I was still wondering what to do with Zoe, since I'd much rather give her a quick death, than leave her tied up somewhere to starve, but the problem was resolved while I was in reverie. When my watch came up, Joshua told me (Arwan and he had first watch) that Arwan went to check on the prisoner and came back to say she tried to escape and he killed her. I'd bet a few platinum pieces that Arwan's lying. I wonder what he thinks he had to gain from killing her. I need to talk to him sometime. Nothing happened over the rest of my watch. When Brandon and Tink took the last watch, I curled up with my Shakespeare. Not having to rest for more than four hours a night can be really helpful sometime, although I've always been a little curious about the whole concept of dreams and sleep, and how their lack may affect the way elves differ from other species. Maybe I'll get a chance to study up on that after we get out of here. That should be an "if", but then I'm invulnerable, remember?

■ **Records supplied**:
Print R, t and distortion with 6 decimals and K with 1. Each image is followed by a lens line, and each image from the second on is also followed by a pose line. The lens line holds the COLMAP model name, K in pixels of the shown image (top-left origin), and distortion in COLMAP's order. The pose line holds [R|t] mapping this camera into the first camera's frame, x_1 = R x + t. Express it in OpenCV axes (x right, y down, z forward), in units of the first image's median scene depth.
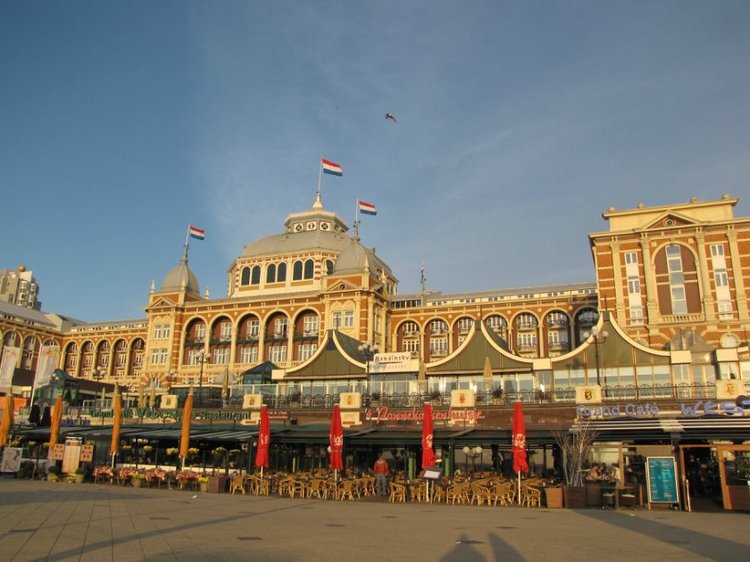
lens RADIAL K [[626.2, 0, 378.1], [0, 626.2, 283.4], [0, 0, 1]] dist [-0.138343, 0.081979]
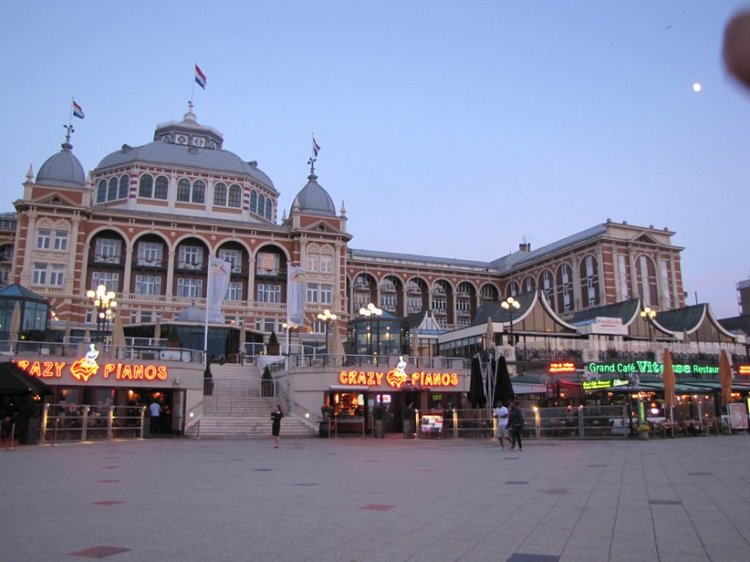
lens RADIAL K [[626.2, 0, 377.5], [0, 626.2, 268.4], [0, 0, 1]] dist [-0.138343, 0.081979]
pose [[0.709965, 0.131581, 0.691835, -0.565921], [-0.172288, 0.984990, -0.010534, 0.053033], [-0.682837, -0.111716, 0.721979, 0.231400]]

--

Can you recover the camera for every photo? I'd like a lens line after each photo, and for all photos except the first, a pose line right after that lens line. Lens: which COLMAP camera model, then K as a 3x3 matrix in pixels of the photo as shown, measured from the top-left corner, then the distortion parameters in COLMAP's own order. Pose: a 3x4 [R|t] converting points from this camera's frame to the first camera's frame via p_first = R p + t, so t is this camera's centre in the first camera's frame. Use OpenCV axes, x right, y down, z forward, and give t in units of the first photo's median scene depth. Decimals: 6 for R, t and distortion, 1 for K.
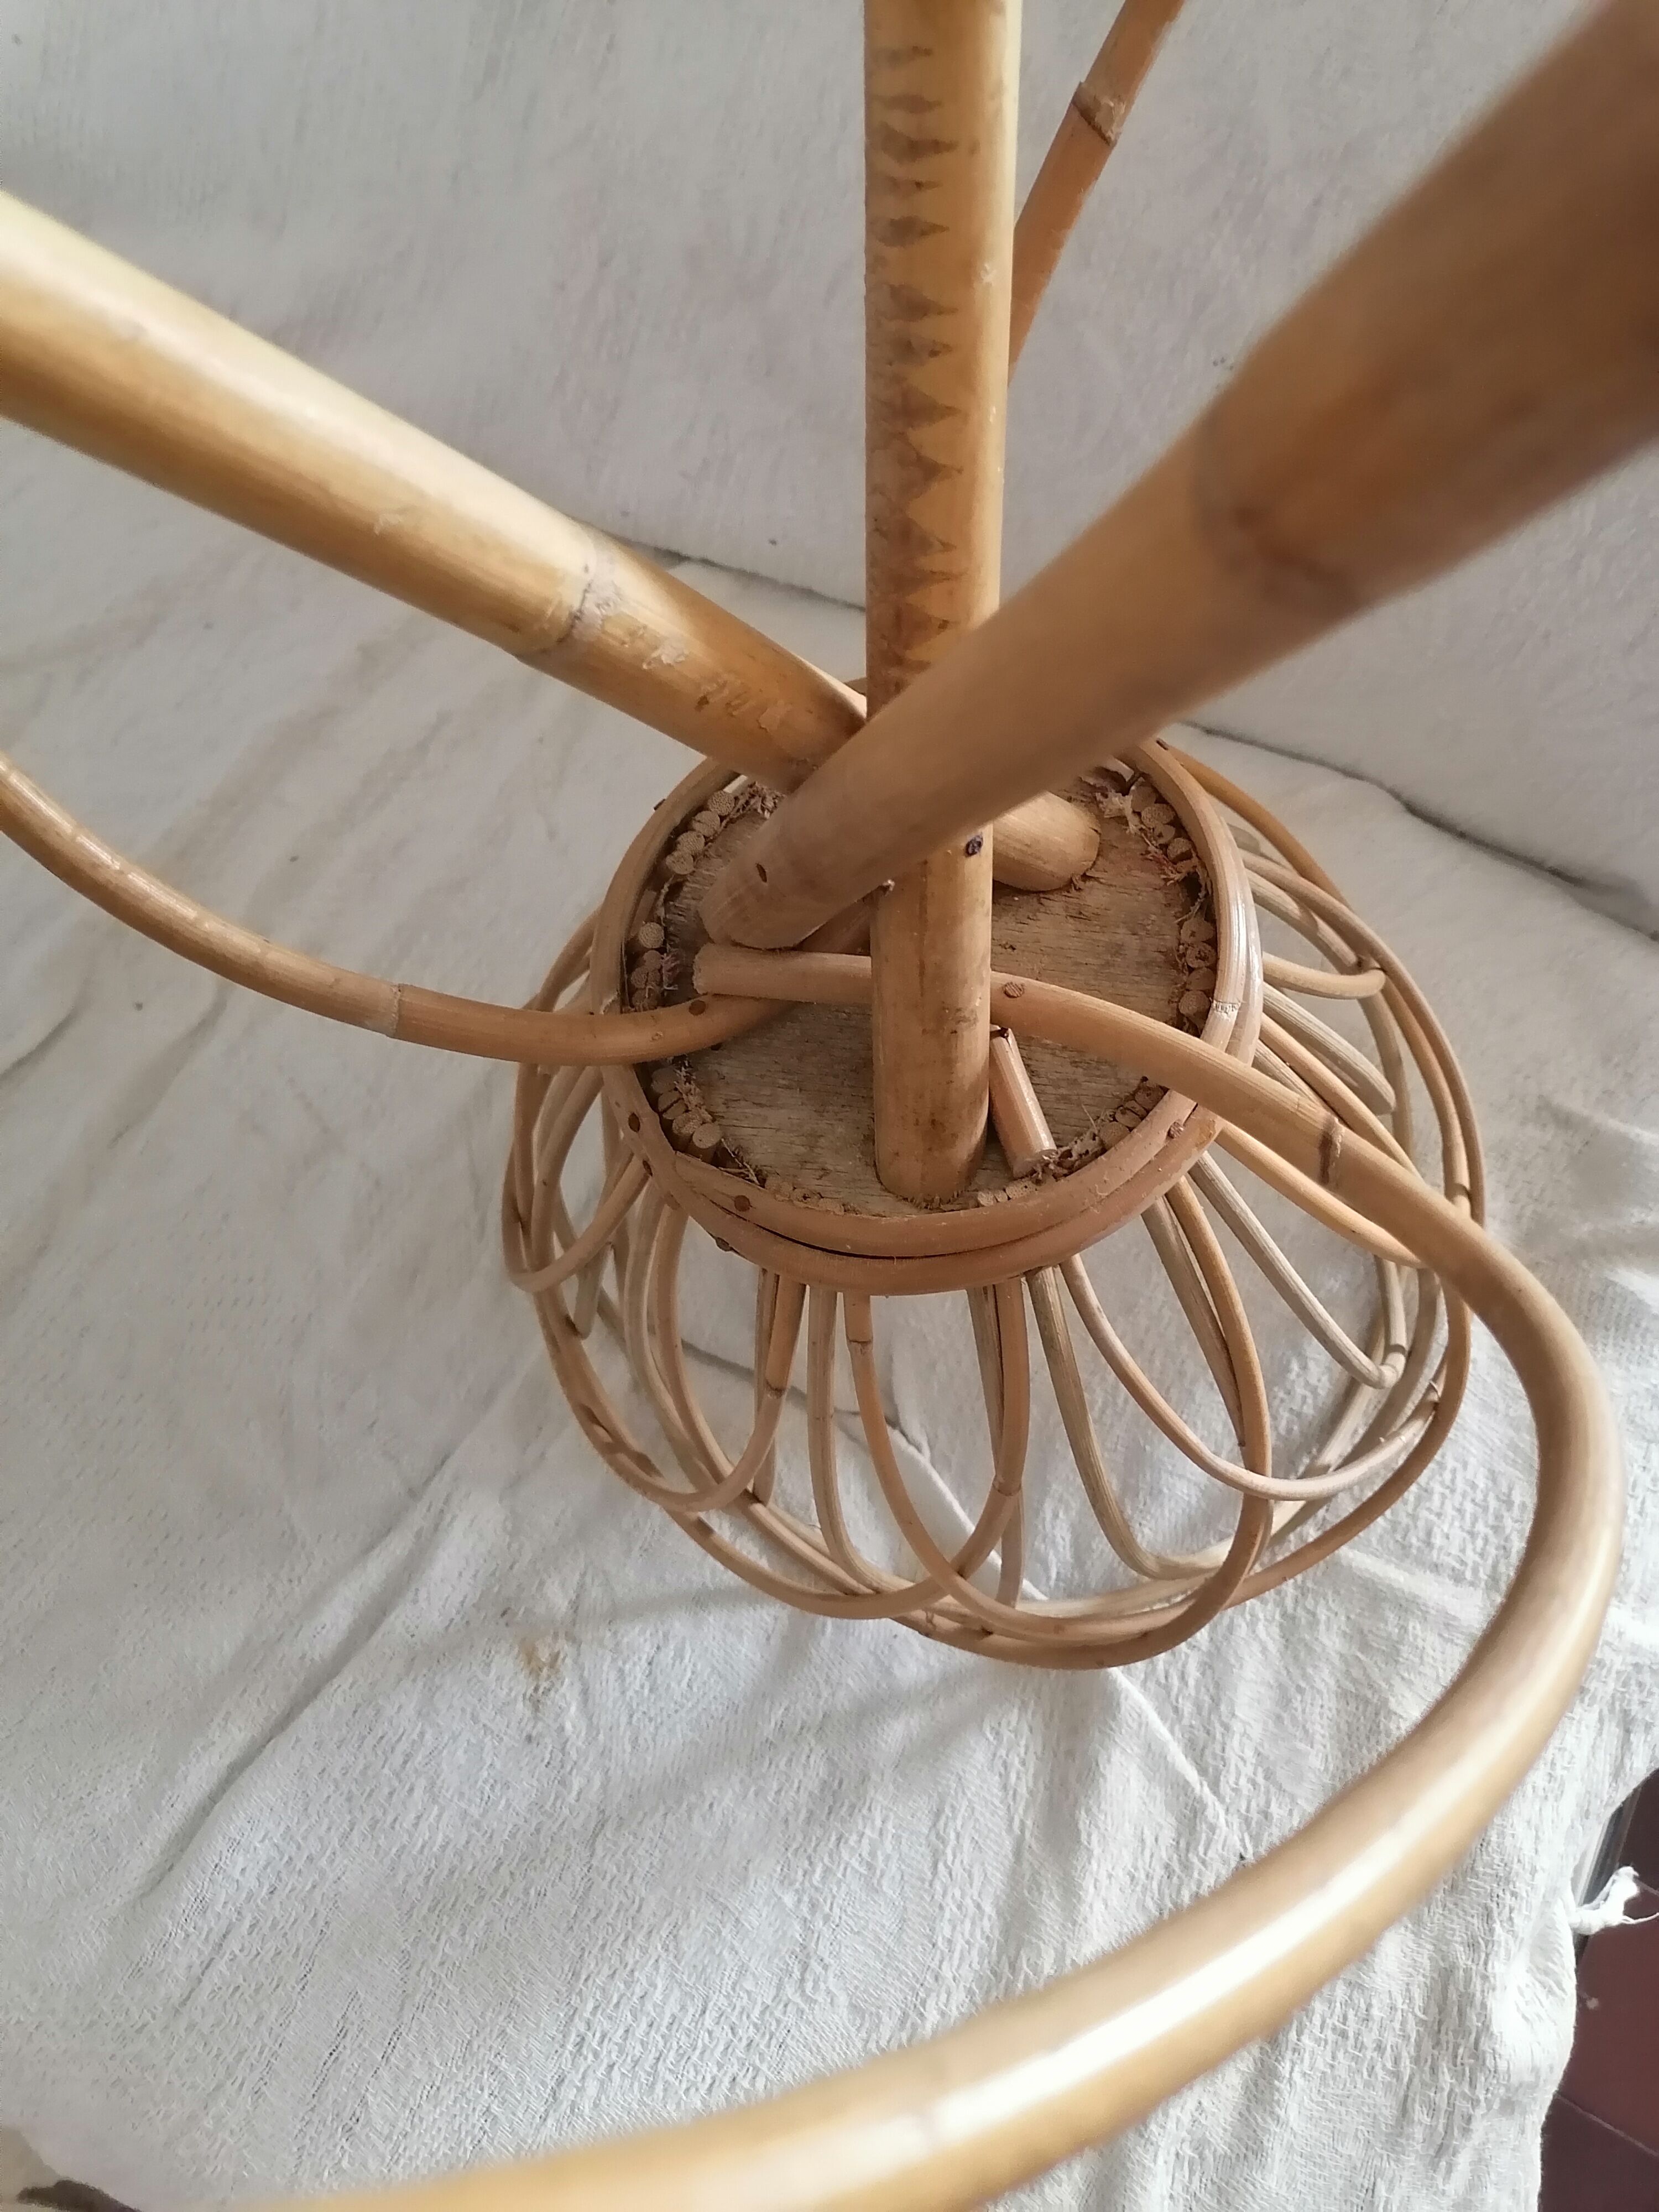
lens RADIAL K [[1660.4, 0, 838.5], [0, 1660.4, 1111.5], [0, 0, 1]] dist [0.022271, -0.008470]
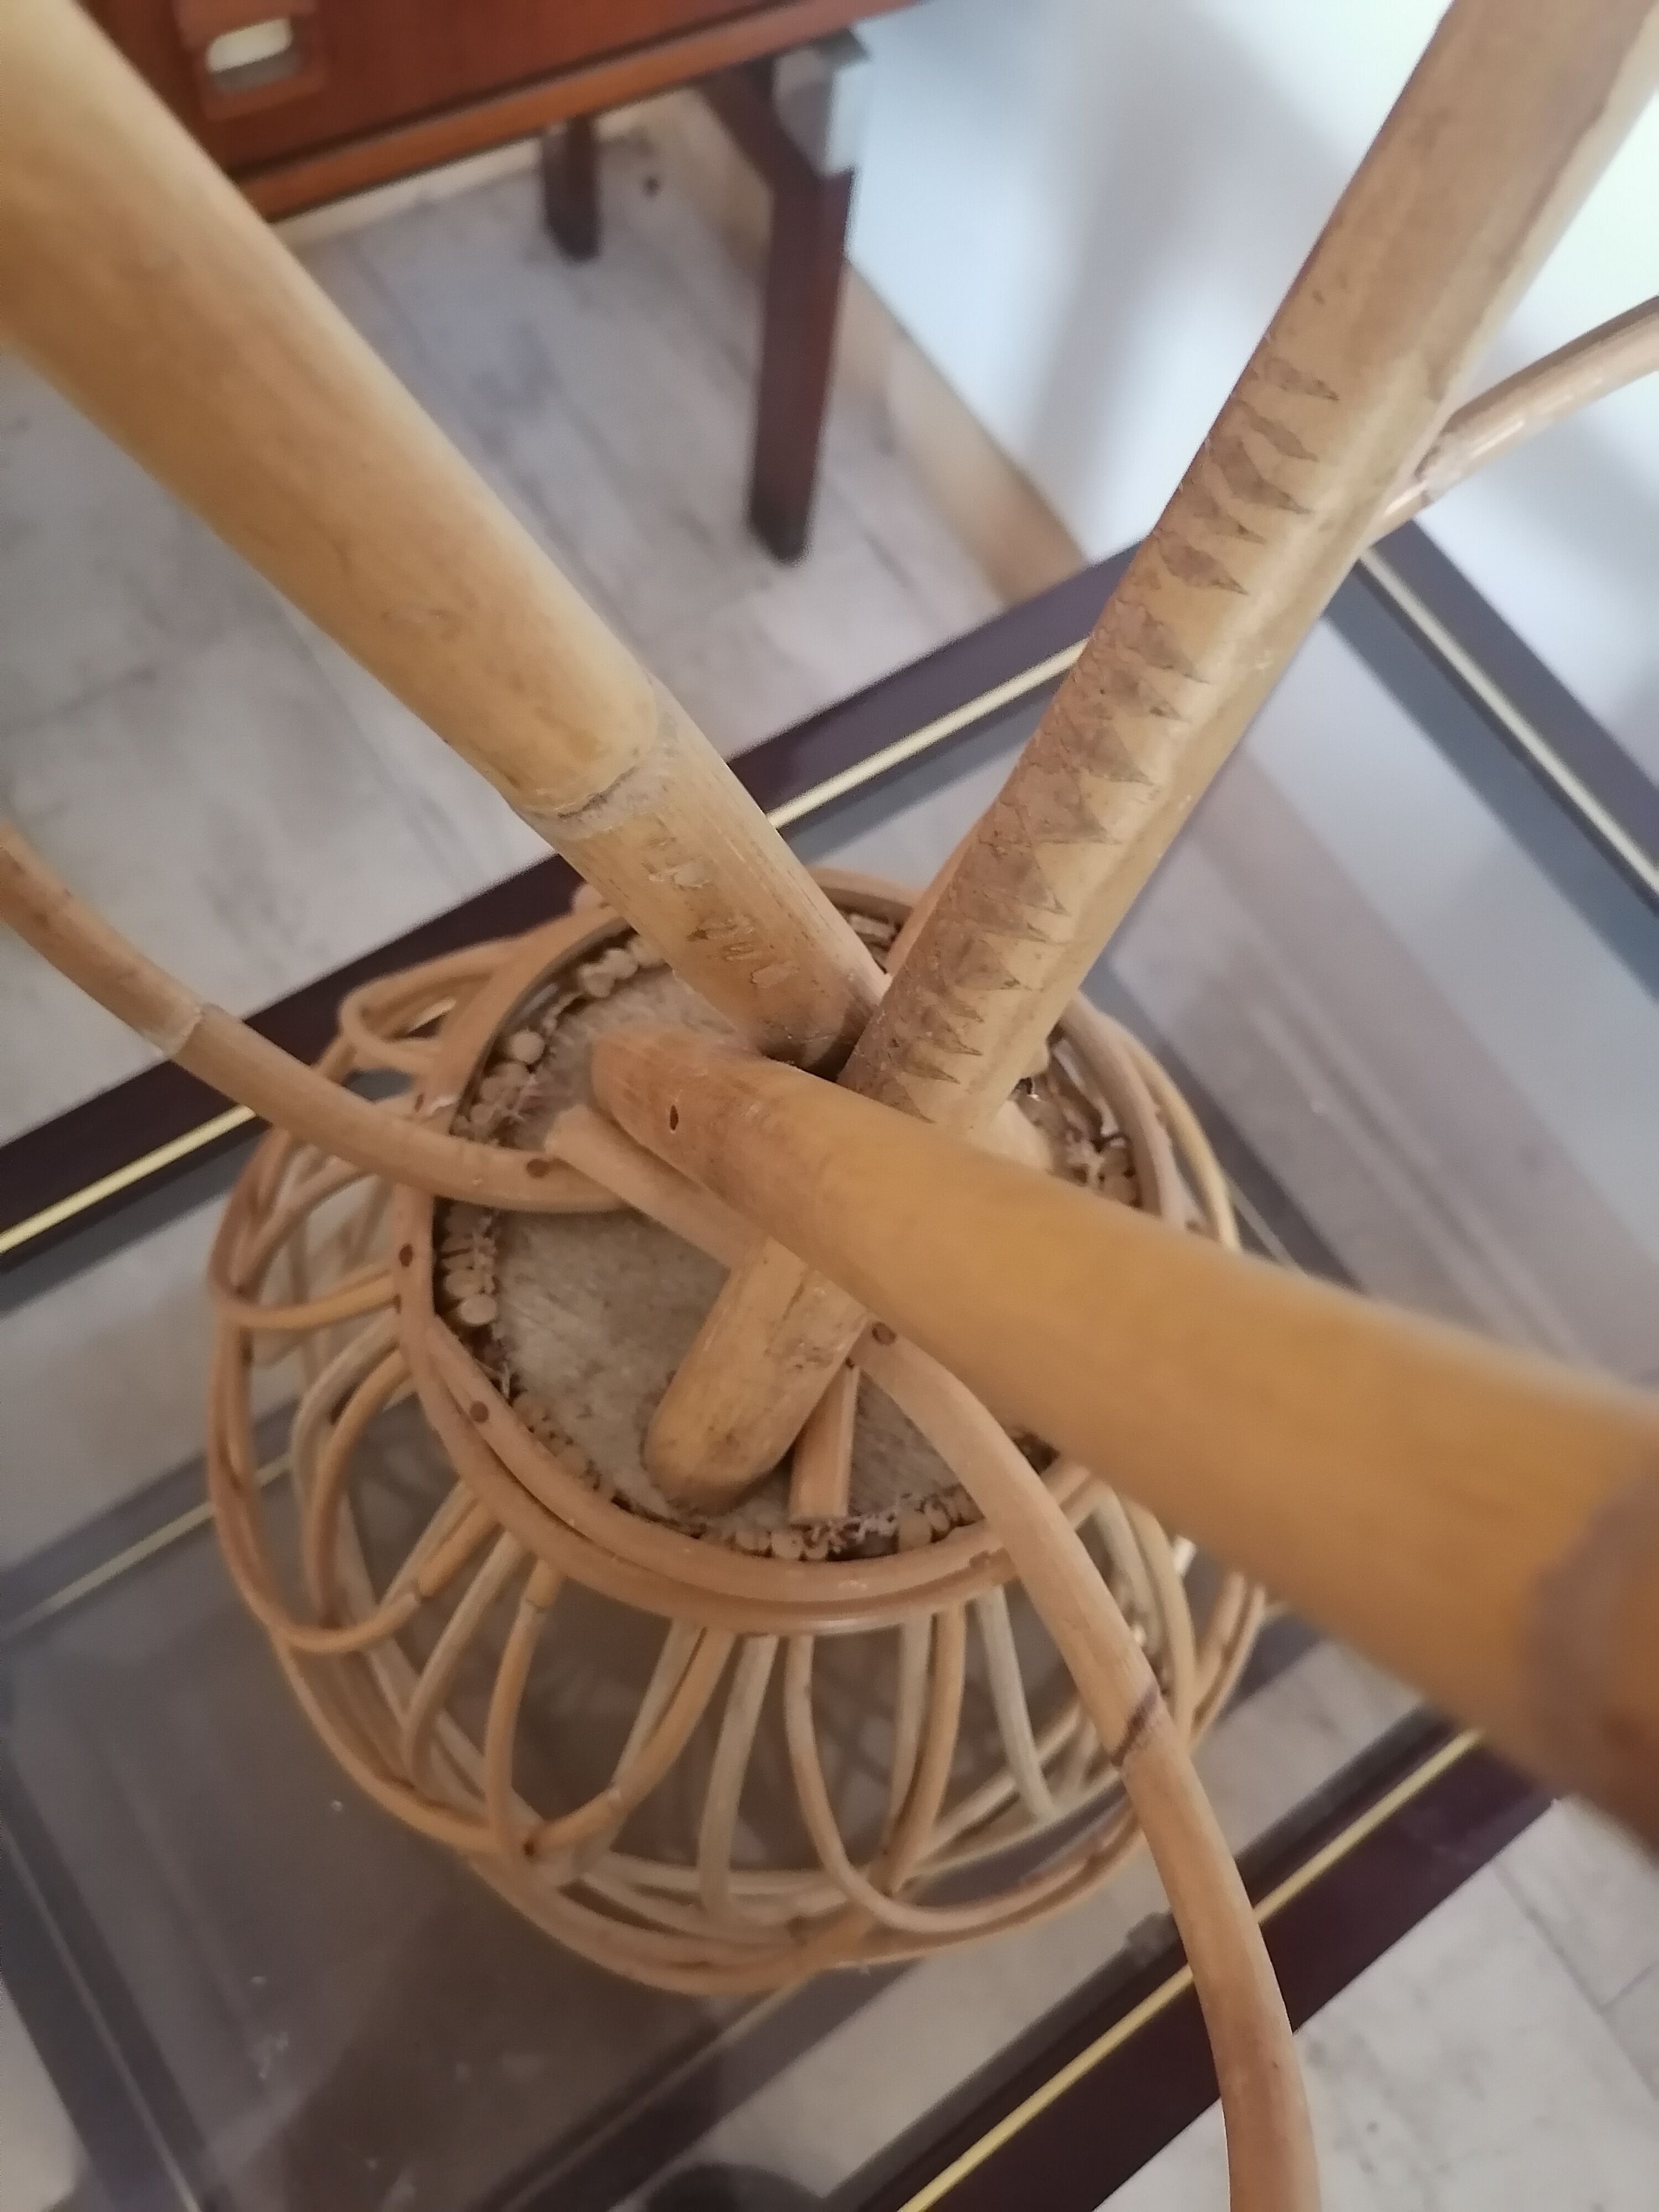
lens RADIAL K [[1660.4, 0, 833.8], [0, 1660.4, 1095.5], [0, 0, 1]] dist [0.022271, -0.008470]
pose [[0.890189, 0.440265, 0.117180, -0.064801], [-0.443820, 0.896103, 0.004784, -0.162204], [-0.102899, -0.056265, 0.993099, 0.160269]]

■ **Work instruction 1**:
Decide whether each statement agrees with the journal entry about the night watch, answering yes or no and quoting the deciding words from it: (a) Joshua and Arwan shared the first watch. (b) The narrator accepts Arwan's account of how the prisoner died. (c) The narrator needs more than four hours of rest a night.
■ **Work instruction 2**:
Resume the journal entry about the night watch, picking up after its final sentence.
The material above comes from a separate source.

■ **Answer 1**:
(a) Yes: "Arwan and he had first watch"
(b) No: "I'd bet a few platinum pieces that Arwan's lying."
(c) No: "Not having to rest for more than four hours a night can be really helpful sometime"

■ **Answer 2**:
In the morning, we headed off towards the north. There's no way I'm crossing that bridge (a map Tink had found calls it the "Air Bridge") while there are other troops in this complex, and I'm glad everyone else seems to agree. Tink's map said that there was a hag up north, before the Water Temple, and she said she'd heard cackling coming from the north on one of her earlier "expeditions" from her crate. Cackling! How clichéd can one get? We found a large cavern filled with a lake from wall to wall, with a boat drawn up on the shore. We left Gillian and Joshua on the shore and headed across. There was a large stone pillar sticking out of the water, so Brandon suggested we investigate it. There were handholds on the side, as well as a ledge, and as soon as we pulled up next to it, Tink hopped out onto the ledge. As she did so, a rock thrown from above landed next to the boat, rocking it. I looked up to see the hag looking down on us from a higher ledge.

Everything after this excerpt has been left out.